Sept morceaux, dont un qui ne compte pas vraiment, et trois qui s’étalent dans le temps, histoire de nous offrir un scénario qui prend le sien. Nous ne saurons pas grand-chose de ces deux amis, ni des Saint-Sylvestre qu’ils ont passées ensemble, mais nous saurons par contre que les suédois ont encore peaufiné leur art. D’ailleurs, une certaine apothéose nous en est offerte sur le progressif et quasiment mystique « And the Best Was yet to Come », qui semble vouloir transposer le U2 de Joshua Tree loin de l’Amérique, du côté de Borås, où les nuits sont longues et le désert, de solitude. Ce sont d’ailleurs les thèmes abordés sur ce nouvel EP/LP, la nostalgie, la solitude, la maladie mentale, la décadence, la promesse d’autres lendemains, et comment notre vision de l’avenir détermine ce que nous allons devenir. Une façon pessimiste de voir la vie qui vient, et une lucidité qui fait accepter le passé comme solde de tout compte et de point de départ d’années qui en découlent directement ? C’est l’une des options privilégiées par le quatuor, qui une fois encore, atteint des sommets dans la violence et des ailleurs dans le silence. Combinant ce que le Post Hardcore et le Blackgaze peuvent produire de plus dur et assourdissant, et ce que le Post Metal peut offrir de plus apaisant, sans trop sauter du coq à l’âne, TENGIL reste unique et louvoie ente musique sacrée pour profanes, et distorsion de profanes pour initiés. On croit même parfois déceler des traces de Dream Pop, de Rock lyrique et emphatique, mais tout ça garde dimension humaine, comme un poème lu à l’être aimé que personne d’autre n’entendra jamais. Pour souligner les thèmes, le quatuor n’hésite d’ailleurs pas à se frotter à l’Ambient bruitiste (« With A Song For Dead Darlings »), ou à l’intermède fugace et inexistant (« A Lifetime Of White Noise », dix secondes de silence), ne choisissant jamais la facilité, mais évitant aussi la trop grande complexité.

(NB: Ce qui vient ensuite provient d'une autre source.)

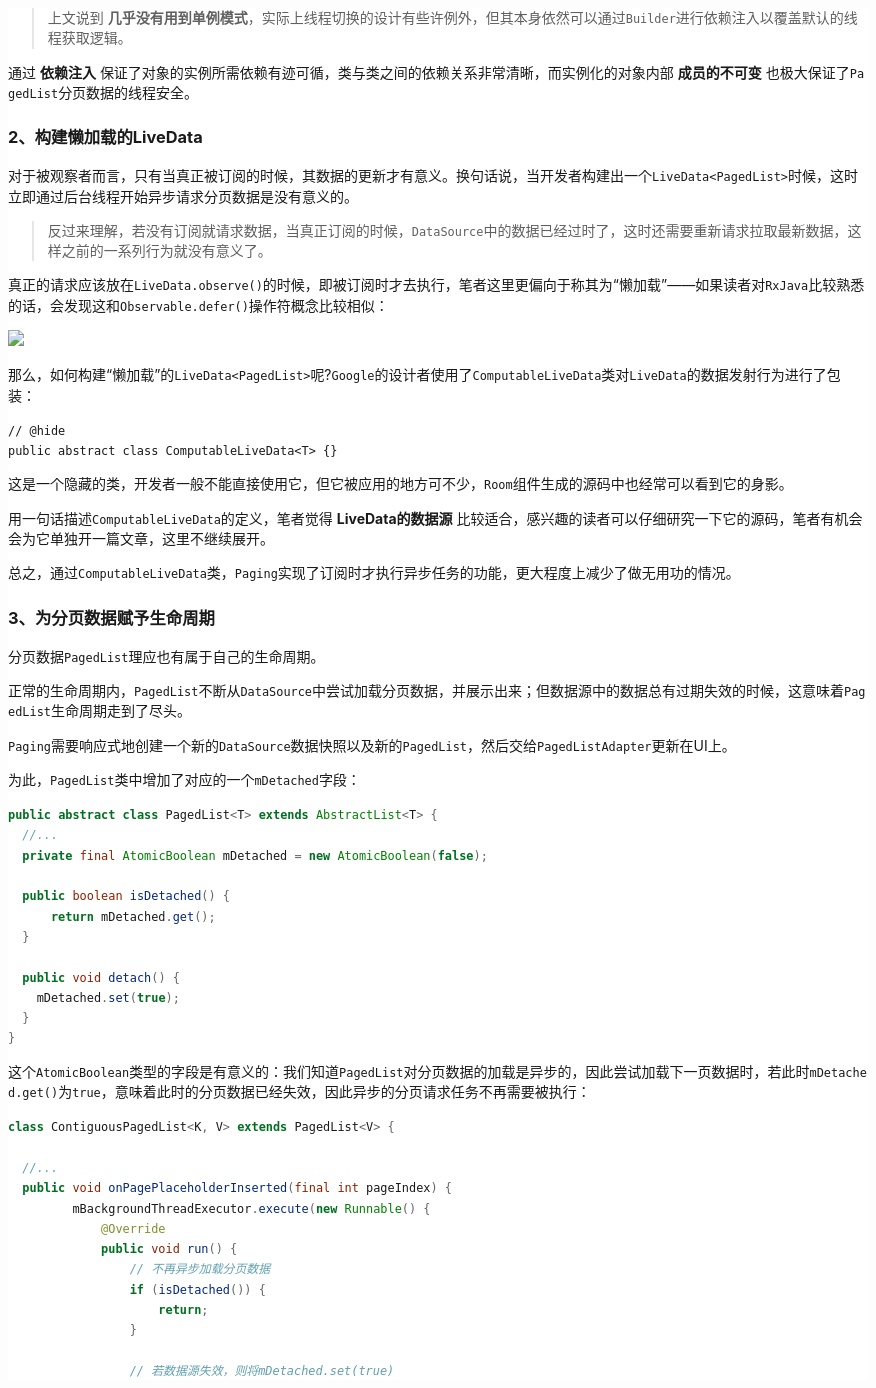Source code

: > 上文说到 **几乎没有用到单例模式**，实际上线程切换的设计有些许例外，但其本身依然可以通过`Builder`进行依赖注入以覆盖默认的线程获取逻辑。

通过 **依赖注入** 保证了对象的实例所需依赖有迹可循，类与类之间的依赖关系非常清晰，而实例化的对象内部 **成员的不可变** 也极大保证了`PagedList`分页数据的线程安全。

### 2、构建懒加载的LiveData

对于被观察者而言，只有当真正被订阅的时候，其数据的更新才有意义。换句话说，当开发者构建出一个`LiveData<PagedList>`时候，这时立即通过后台线程开始异步请求分页数据是没有意义的。

> 反过来理解，若没有订阅就请求数据，当真正订阅的时候，`DataSource`中的数据已经过时了，这时还需要重新请求拉取最新数据，这样之前的一系列行为就没有意义了。

真正的请求应该放在`LiveData.observe()`的时候，即被订阅时才去执行，笔者这里更偏向于称其为“懒加载”——如果读者对`RxJava`比较熟悉的话，会发现这和`Observable.defer()`操作符概念比较相似：

![](https://raw.githubusercontent.com/qingmei2/qingmei2-blogs-art/master/android/jetpack/paging/thinking_in_android/image.n4fl2yvwo9.png)

那么，如何构建“懒加载”的`LiveData<PagedList>`呢?`Google`的设计者使用了`ComputableLiveData`类对`LiveData`的数据发射行为进行了包装：

```
// @hide
public abstract class ComputableLiveData<T> {}
```

这是一个隐藏的类，开发者一般不能直接使用它，但它被应用的地方可不少，`Room`组件生成的源码中也经常可以看到它的身影。

用一句话描述`ComputableLiveData`的定义，笔者觉得 **LiveData的数据源** 比较适合，感兴趣的读者可以仔细研究一下它的源码，笔者有机会会为它单独开一篇文章，这里不继续展开。

总之，通过`ComputableLiveData`类，`Paging`实现了订阅时才执行异步任务的功能，更大程度上减少了做无用功的情况。

### 3、为分页数据赋予生命周期

分页数据`PagedList`理应也有属于自己的生命周期。

正常的生命周期内，`PagedList`不断从`DataSource`中尝试加载分页数据，并展示出来；但数据源中的数据总有过期失效的时候，这意味着`PagedList`生命周期走到了尽头。

`Paging`需要响应式地创建一个新的`DataSource`数据快照以及新的`PagedList`，然后交给`PagedListAdapter`更新在UI上。

为此，`PagedList`类中增加了对应的一个`mDetached`字段：

```Java
public abstract class PagedList<T> extends AbstractList<T> {
  //...
  private final AtomicBoolean mDetached = new AtomicBoolean(false);

  public boolean isDetached() {
      return mDetached.get();
  }

  public void detach() {
    mDetached.set(true);
  }
}
```

这个`AtomicBoolean`类型的字段是有意义的：我们知道`PagedList`对分页数据的加载是异步的，因此尝试加载下一页数据时，若此时`mDetached.get()`为`true`，意味着此时的分页数据已经失效，因此异步的分页请求任务不再需要被执行：

```Java
class ContiguousPagedList<K, V> extends PagedList<V> {

  //...
  public void onPagePlaceholderInserted(final int pageIndex) {
         mBackgroundThreadExecutor.execute(new Runnable() {
             @Override
             public void run() {
                 // 不再异步加载分页数据
                 if (isDetached()) {
                     return;
                 }

                 // 若数据源失效，则将mDetached.set(true)
```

Et autant dire que la voix incroyable de Sakarias (dont le nom émerge de toutes les compositions) a encore muri, que l’homme maîtrise de mieux en mieux ses possibilités lyriques, et que ses envolées dans les aigus rappellent autant Matthew Bellamy que Manuel Munoz. Et que du coup, ses capacités permettent à la musique de s’évader dans une tentative Post Opératique (« It’s All For Springtime »), ou au contraire, de rattacher le ciel à la terre dans un talk-over narratif qui ose les mots parlés sur tapis instrumental onirique de toute beauté (« All For Your Myth », sublime de pureté). Ce qui n’empêche nullement le groupe de prendre une porte de sortie invisible, en nous laissant seuls avec un faux Post Rock déchainé et vraiment accrocheur (« In Murmur », rythmique faussement simple, guitare qui tisse des murs de violence, pour un capharnaüm final aux aspirations plus classiques), avant une fois encore de se murer dans le silence.
Je ne sais pas si Shouldhavebeens hantera mes nuits comme Six avait embelli mes jours, mais il a toutes les chances de représenter une autre possibilité pour les suédois qui échappent une fois encore à toutes les étiquettes. Deux amis, trois Saint-Sylvestre, dont un éternel. Quatre suédois, un public, trois années dont une qui semblera trop courte. Des histoires qui se croisent, se ressemblent mais ne sont pas les mêmes.